New Computational Paradigms

New Computational Paradigms PDF Author: S.B. Cooper
Publisher: Springer Science & Business Media
ISBN: 0387685464
Category : Computers
Languages : en
Pages : 560

Book Description
This superb exposition of a complex subject examines new developments in the theory and practice of computation from a mathematical perspective, with topics ranging from classical computability to complexity, from biocomputing to quantum computing. This book is suitable for researchers and graduate students in mathematics, philosophy, and computer science with a special interest in logic and foundational issues.

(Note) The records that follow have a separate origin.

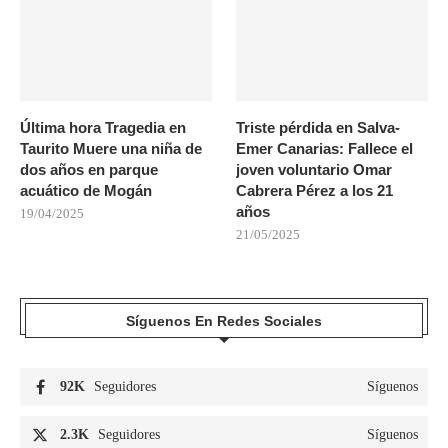
Última hora Tragedia en
Triste pérdida en Salva-
Taurito Muere una niña de
Emer Canarias: Fallece el
dos años en parque
joven voluntario Omar
acuático de Mogán
Cabrera Pérez a los 21
años
19/04/2025
21/05/2025
Síguenos En Redes Sociales
92K
Seguidores
Síguenos
2.3K
Seguidores
Síguenos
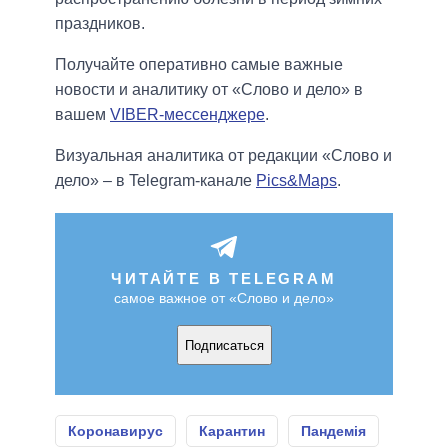
праздников.
Получайте оперативно самые важные
новости и аналитику от «Слово и дело» в
вашем
VIBER-мессенджере
.
Визуальная аналитика от редакции «Слово и
дело» – в Telegram-канале
Pics&Maps
.
ЧИТАЙТЕ В TELEGRAM
самое важное от «Слово и дело»
Подписаться
Коронавирус
Карантин
Пандемія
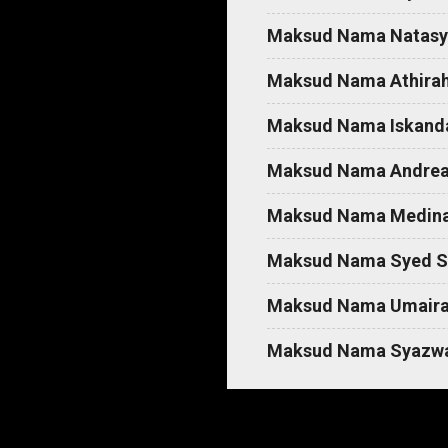
t
Maksud Nama Natasy
s
Maksud Nama Athira
Maksud Nama Iskand
Maksud Nama Andre
Maksud Nama Medin
Maksud Nama Syed S
Maksud Nama Umair
Maksud Nama Syazw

Most useful to graduate students are the survey papers on computable analysis and biological computing. Logicians and theoretical physicists will also benefit from this book.

Shadows of the Mind

Shadows of the Mind PDF Author: Roger Penrose
Publisher: Oxford University Press, USA
ISBN: 9780195106466
Category : Computers
Languages : en
Pages : 484

Book Description
Presents the author's thesis that consciousness, in its manifestation in the human quality of understanding, is doing something that mere computation cannot; and attempts to understand how such non-computational action might arise within scientifically comprehensive physical laws.

Decoding Reality

Decoding Reality PDF Author: Vlatko Vedral
Publisher: Oxford University Press
ISBN: 0198815433
Category : COMPUTERS
Languages : en
Pages : 257

Book Description
For a physicist, all the world is information. The Universe and its workings are the ebb and flow of information. We are all transient patterns of information, passing on the recipe for our basic forms to future generations using a four-letter digital code called DNA. In this engaging and mind-stretching account, Vlatko Vedral considers some of the deepest questions about the Universe and considers the implications of interpreting it in terms of information. He explains the nature of information, the idea of entropy, and the roots of this thinking in thermodynamics. He describes the bizarre effects of quantum behaviour -- effects such as 'entanglement', which Einstein called 'spooky action at a distance', and explores cutting edge work on harnessing quantum effects in hyperfast quantum computers, and how recent evidence suggests that the weirdness of the quantum world, once thought limited to the tiniest scales, may reach into the macro world. Vedral finishes by considering the answer to the ultimate question: where did all of the information in the Universe come from? The answers he considers are exhilarating, drawing upon the work of distinguished physicist John Wheeler. The ideas challenge our concept of the nature of particles, of time, of determinism, and of reality itself. This edition includes a new foreword from the author, reflecting on changes in the world of quantum information since first publication. Oxford Landmark Science books are 'must-read' classics of modern science writing which have crystallized big ideas, and shaped the way we think.